* [Problems and tasks]:
1. Answer these from the excerpt on the EU, the U.S., and Russia:
(a) On what day and date did Brussels unveil the new sanctions package?
(b) What conflict is cited as a smaller one that Europeans struggle to manage without American involvement?
(c) What share of the EU's gas currently comes from Russia?
2. Reproduce word for word the passage of the excerpt on the EU, the U.S., and Russia starting with "On top of that, the" and going on through "houses of cards.".

* [Page excerpt]:
* * *

But time has been lost, and now, to challenge China, the U.S. needs a coalition—primarily with the EU. Yet, Europeans are increasingly drawn into another conflict, with Moscow, not only neglecting Washington’s priorities regarding China but also inadvertently pushing Russia, with its vast resources, closer into Beijing’s orbit.
On top of that, the EU is attempting to draw the U.S. into a war with Russia. History shows that without American involvement, Europeans struggle to manage even smaller conflicts, such as in Libya. A war between the EU–NATO and Russia is now quite plausible, as the EU establishment has invested so heavily in geopolitical expansion in Eastern Europe that even agreeing to a stalemate with Moscow would be politically catastrophic for current European leaders. In that scenario, the political regimes of the EU could collapse like houses of cards.
The end of the “Energy Transition” seals the EU’s global ambitions
Overall, looking at the EU’s attempts to outmaneuver the Americans by offering a “placeholder” instead of real concessions, President Trump spoke midweek with European Commission President Ursula von der Leyen. He made it clear that the EU could only prove its seriousness by doing what U.S. officials had already instructed its leadership: imposing tariffs on Chinese and Indian goods (India has recently sought closer ties with China) linked to purchases of Russian oil. Trump emphasized that these needed to be actual tariffs, not EU “sanctions,” after which the same EU countries continue buying Russian energy resources.
The EU, whose leadership had already painted itself into a corner with geopolitical adventures and corruption scandals, was forced to respond urgently to Trump’s rebuke.
The European Commission acknowledged that after Ursula von der Leyen’s conversation with Trump, it postponed the presentation of the 19th sanctions package by a week to revise it. On Friday, September 19, Brussels unveiled the new package, which includes sanctions on oil companies and refineries in third countries, including China (though not the broad tariffs Trump had demanded); tightened export controls targeting China and India; and a complete EU phase-out of Russian gas within a year. Currently, one in every five cubic meters of gas in the EU comes from Russia—either as LNG or via the “Turkish Stream.”

* * *

* [Given records]:

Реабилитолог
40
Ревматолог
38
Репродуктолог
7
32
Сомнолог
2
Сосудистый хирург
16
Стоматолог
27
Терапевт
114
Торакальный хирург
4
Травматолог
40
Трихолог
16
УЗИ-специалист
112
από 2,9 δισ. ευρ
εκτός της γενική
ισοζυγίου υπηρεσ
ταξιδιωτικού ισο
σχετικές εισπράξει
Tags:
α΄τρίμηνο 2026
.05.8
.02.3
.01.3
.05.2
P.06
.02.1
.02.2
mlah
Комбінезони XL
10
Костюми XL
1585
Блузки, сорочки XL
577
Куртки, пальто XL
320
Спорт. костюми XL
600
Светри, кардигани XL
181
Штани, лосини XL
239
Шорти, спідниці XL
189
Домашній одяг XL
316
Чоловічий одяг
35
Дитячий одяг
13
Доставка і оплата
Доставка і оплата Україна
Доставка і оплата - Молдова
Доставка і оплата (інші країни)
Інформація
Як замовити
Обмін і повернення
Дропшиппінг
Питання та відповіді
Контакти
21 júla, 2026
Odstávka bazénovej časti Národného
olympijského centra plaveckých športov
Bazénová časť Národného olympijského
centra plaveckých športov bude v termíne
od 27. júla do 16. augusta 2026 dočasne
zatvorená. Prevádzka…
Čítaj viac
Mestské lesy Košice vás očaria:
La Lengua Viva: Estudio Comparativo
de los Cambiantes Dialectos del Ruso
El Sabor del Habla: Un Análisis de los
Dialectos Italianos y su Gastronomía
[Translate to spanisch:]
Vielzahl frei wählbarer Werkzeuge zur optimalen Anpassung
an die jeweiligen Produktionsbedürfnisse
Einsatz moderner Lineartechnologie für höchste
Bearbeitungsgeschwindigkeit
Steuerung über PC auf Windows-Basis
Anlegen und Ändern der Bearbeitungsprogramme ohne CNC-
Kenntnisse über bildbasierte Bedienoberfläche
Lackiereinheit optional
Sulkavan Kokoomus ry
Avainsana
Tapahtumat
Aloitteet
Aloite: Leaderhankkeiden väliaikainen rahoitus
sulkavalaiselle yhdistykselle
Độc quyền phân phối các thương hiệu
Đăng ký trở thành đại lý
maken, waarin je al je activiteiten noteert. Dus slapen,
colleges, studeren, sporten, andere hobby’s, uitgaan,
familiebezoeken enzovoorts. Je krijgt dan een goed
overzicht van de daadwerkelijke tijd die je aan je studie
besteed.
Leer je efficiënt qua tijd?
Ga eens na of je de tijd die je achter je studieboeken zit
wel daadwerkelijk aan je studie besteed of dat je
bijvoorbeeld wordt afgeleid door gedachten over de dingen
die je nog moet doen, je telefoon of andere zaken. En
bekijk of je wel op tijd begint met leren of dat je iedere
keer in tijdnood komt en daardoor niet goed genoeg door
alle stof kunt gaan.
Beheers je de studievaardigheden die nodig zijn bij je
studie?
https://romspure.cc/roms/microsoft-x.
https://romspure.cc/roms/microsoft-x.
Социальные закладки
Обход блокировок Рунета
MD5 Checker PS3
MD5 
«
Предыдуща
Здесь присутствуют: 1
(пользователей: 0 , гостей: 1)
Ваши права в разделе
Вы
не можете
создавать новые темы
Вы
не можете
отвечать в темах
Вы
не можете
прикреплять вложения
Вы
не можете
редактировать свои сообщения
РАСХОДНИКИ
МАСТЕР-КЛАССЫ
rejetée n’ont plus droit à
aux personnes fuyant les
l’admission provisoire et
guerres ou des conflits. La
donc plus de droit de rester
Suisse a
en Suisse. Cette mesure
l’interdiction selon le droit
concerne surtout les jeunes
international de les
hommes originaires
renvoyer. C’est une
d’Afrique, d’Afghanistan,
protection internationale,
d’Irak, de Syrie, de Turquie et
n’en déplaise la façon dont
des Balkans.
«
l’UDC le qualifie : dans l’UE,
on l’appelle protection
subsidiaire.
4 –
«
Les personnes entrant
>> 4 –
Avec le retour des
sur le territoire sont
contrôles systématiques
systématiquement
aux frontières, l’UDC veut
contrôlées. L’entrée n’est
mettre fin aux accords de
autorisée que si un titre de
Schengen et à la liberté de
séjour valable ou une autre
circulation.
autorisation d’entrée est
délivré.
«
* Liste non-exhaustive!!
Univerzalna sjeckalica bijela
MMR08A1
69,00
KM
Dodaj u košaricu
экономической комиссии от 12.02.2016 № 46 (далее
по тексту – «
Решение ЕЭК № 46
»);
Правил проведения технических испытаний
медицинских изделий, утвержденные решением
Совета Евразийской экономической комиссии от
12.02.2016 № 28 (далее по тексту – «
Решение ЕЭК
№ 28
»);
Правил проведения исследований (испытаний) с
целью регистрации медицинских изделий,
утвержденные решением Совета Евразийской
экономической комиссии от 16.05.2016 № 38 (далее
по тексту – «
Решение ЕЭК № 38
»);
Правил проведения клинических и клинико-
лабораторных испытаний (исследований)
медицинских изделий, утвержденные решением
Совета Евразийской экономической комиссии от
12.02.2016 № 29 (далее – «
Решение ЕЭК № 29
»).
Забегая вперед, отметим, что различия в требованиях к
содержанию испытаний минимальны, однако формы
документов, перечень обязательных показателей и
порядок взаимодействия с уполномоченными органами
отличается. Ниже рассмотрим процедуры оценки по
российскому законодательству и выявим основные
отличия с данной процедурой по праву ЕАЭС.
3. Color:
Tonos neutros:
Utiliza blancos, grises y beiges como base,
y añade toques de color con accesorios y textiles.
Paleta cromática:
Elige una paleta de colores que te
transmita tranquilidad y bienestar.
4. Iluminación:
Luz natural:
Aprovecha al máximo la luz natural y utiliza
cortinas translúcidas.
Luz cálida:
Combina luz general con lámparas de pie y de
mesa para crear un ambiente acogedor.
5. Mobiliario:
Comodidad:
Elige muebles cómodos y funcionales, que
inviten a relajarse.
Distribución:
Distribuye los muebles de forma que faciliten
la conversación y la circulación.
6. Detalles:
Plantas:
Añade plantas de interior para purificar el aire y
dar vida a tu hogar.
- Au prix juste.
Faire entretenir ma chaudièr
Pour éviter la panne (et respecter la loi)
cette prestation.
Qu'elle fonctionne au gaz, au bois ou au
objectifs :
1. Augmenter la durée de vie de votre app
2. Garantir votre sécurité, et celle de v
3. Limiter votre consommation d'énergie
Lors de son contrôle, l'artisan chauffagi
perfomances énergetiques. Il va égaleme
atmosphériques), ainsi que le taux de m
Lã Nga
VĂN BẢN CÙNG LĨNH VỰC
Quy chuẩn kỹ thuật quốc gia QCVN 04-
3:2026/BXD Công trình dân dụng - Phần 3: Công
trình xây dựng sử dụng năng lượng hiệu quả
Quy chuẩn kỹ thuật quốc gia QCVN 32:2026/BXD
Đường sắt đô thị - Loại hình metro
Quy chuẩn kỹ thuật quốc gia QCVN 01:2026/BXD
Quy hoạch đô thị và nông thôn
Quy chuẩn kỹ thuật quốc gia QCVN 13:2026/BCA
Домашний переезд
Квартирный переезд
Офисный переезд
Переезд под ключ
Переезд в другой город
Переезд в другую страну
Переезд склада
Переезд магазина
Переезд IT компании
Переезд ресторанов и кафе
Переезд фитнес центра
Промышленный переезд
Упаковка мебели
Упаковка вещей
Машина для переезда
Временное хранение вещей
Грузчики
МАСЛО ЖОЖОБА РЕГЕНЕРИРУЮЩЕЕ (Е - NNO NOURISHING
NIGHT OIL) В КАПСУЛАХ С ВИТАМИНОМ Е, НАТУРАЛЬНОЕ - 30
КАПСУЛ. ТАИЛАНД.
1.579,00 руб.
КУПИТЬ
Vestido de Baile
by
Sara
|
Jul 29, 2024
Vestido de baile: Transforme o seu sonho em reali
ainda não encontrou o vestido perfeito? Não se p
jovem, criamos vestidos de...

* * *

* [Task-by-task answers]:
1.
(a) Friday, September 19.
(b) Libya.
(c) One in every five cubic meters.

2.
On top of that, the EU is attempting to draw the U.S. into a war with Russia. History shows that without American involvement, Europeans struggle to manage even smaller conflicts, such as in Libya. A war between the EU–NATO and Russia is now quite plausible, as the EU establishment has invested so heavily in geopolitical expansion in Eastern Europe that even agreeing to a stalemate with Moscow would be politically catastrophic for current European leaders. In that scenario, the political regimes of the EU could collapse like houses of cards.